== Written instruction A ==
In the Wikiversity mailing list message, which kinds of open source community documents does Erik Moeller say are still maintained by single individuals? List them all.
== Written instruction B ==
Please write the next part of the Wikiversity mailing list message, starting right after its final sentence.

== Provided text ==
####################

[Textbook-l] Wikiversity

Robert Scott Horning robert_horning at netzero.net
Wed Jun 21 13:58:47 UTC 2006


Erik Moeller wrote:

>The tricky question for me is what to do with how-tos. I think they do
>have a place in Wikimedia, and a separate project for them might be a
>good idea.  This could include gaming walkthroughs -- instructional
>materials of any kind. But my biggest hope is for documents from the
>open source community to be migrated into the wiki context. There are
>thousands of FAQs, HOWTOs and man pages which are still maintained by
>single individuals. I made a small effort to change this with
>OpenFacts, but this was in 2002, when many of the relevant people were
>still convinced that the future was in using a strict workflow
>approach within a CMS.

####################

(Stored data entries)
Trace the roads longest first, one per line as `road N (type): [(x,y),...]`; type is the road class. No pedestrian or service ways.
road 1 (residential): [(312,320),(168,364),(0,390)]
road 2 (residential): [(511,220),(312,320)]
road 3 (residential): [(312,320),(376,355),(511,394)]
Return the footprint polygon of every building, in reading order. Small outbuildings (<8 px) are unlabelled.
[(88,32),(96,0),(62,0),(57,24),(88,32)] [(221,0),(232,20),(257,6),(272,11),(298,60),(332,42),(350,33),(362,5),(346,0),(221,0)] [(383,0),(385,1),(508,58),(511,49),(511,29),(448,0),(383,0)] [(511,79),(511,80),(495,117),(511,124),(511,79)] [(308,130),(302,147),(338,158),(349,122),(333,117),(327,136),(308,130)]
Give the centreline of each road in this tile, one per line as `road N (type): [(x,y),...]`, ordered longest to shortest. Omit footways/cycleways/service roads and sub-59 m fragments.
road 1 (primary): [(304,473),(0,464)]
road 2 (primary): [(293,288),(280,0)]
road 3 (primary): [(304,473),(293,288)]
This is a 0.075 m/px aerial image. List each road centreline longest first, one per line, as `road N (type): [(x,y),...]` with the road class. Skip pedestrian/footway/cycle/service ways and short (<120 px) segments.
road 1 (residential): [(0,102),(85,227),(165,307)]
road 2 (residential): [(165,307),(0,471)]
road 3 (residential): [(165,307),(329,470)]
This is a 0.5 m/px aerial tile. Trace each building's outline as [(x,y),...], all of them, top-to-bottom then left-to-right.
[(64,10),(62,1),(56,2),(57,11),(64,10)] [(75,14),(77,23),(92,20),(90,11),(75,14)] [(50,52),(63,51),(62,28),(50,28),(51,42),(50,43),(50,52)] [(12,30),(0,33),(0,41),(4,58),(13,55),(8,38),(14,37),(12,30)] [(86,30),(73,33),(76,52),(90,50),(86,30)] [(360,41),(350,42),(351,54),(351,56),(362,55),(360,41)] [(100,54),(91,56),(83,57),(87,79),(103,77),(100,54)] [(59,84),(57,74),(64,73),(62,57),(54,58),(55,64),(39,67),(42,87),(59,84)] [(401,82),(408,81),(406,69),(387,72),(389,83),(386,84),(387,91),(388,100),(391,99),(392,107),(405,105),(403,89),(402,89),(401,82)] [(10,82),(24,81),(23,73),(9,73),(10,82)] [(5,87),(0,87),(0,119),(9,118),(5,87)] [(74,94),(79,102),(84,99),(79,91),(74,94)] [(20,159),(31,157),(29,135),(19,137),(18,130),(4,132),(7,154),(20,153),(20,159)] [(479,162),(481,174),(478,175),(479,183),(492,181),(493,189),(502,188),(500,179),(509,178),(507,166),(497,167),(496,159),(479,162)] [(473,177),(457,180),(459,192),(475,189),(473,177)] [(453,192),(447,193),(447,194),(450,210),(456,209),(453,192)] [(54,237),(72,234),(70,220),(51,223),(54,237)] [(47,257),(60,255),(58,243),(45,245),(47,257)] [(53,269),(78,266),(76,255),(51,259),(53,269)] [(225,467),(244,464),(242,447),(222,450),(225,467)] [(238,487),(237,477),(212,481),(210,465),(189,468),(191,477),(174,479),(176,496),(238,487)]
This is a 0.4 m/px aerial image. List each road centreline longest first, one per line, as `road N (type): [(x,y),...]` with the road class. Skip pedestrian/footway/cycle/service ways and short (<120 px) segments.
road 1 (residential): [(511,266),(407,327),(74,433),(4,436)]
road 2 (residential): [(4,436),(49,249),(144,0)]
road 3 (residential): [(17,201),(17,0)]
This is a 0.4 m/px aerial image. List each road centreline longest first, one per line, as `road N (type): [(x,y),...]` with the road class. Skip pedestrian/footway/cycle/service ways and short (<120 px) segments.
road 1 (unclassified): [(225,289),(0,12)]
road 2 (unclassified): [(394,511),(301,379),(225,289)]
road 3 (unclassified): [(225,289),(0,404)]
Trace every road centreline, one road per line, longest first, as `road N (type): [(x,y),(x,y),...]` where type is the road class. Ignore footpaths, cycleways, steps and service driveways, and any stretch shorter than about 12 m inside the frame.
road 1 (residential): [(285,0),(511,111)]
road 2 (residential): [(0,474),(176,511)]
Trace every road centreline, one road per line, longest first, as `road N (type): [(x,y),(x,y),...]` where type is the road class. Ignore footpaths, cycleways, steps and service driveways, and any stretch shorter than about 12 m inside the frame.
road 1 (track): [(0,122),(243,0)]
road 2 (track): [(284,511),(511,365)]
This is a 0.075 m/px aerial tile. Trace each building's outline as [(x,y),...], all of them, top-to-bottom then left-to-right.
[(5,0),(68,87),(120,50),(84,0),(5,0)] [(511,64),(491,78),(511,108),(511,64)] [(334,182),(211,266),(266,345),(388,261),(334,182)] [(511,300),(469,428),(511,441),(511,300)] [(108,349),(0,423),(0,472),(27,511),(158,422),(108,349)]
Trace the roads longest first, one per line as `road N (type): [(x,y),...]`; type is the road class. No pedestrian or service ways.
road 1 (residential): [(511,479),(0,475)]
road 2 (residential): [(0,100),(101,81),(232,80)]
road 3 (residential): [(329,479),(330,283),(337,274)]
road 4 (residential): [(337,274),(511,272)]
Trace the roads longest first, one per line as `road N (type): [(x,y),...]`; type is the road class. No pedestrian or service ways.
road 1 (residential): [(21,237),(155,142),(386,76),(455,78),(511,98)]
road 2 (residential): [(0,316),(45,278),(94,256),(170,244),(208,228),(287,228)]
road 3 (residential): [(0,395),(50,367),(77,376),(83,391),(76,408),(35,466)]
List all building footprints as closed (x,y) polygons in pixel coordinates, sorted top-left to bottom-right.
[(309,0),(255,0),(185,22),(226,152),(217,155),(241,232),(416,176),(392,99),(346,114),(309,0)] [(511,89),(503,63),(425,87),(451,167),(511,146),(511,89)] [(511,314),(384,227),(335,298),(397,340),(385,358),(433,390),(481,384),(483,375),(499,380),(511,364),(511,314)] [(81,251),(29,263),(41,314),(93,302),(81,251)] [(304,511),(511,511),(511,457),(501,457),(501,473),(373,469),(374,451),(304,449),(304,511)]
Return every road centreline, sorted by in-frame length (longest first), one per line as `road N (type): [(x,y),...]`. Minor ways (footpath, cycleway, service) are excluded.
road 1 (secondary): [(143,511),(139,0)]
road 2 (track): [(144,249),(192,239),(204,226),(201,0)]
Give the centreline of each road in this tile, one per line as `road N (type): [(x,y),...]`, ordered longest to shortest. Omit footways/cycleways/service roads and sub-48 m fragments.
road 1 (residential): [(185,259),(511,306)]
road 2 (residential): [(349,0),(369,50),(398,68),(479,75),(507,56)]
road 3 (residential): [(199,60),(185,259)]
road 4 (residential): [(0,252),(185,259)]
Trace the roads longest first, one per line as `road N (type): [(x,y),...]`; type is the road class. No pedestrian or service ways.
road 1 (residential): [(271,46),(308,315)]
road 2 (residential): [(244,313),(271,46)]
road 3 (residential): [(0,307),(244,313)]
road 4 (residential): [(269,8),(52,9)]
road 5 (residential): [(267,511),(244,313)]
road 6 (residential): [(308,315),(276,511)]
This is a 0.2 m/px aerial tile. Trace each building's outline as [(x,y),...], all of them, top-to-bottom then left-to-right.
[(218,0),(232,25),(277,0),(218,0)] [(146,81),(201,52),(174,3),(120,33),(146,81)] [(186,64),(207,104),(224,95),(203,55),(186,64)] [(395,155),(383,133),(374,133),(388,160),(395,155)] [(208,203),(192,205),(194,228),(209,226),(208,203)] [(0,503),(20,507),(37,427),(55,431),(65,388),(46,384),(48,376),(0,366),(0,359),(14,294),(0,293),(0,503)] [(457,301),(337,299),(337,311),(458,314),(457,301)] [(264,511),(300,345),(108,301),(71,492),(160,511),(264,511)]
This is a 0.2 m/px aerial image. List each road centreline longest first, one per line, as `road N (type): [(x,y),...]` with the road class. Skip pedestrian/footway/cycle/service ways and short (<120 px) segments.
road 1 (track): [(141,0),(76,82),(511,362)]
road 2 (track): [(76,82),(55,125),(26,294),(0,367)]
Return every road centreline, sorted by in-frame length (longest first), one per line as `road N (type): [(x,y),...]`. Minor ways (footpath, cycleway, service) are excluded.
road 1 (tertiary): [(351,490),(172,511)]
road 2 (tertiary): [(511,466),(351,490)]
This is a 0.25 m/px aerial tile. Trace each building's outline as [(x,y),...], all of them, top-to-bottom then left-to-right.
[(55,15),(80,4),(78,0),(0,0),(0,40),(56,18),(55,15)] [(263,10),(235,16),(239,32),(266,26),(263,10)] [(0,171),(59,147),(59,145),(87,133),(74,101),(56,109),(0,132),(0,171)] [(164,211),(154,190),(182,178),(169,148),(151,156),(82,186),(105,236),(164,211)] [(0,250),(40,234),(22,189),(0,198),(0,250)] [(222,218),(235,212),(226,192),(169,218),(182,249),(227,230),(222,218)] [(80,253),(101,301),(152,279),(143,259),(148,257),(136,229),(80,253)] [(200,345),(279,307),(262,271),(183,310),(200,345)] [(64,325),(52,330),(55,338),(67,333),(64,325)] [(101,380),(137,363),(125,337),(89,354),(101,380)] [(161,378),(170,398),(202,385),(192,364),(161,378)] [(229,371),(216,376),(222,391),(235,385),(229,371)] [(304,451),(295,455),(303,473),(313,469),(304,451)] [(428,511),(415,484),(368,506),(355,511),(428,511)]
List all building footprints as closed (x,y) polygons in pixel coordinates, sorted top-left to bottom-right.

####################

== Exercise response A ==
FAQs, HOWTOs, man pages

== Exercise response B ==
>
>Erik
>  
>
If the WMF board was more inclined to approve new projects (not any old 
thing, but at least allow some new projects), I might be more encouraged 
to move the How-to guides to a new project.  The problem as I see it is 
that as a practical matter, starting a new sister project is an 
impossible task unless it is a pet project of a board member, or for the 
development team.  Just look at how the incubator project and 
de.wikiversity were started, and that shows a seeming contempt toward 
the user community, especially when compared to this attempt to start 
en.wikiversity.  One was done by "those in power" and the other by 
ordinary Wikimedia users through supposed "proper channels".  Guess 
which one was started without question?

I have noted on several occasions that I feel it would be more honest if 
the WMF board would simply state, for the record, that no new Wikimedia 
sister project proposals will be accepted in the near or distant future.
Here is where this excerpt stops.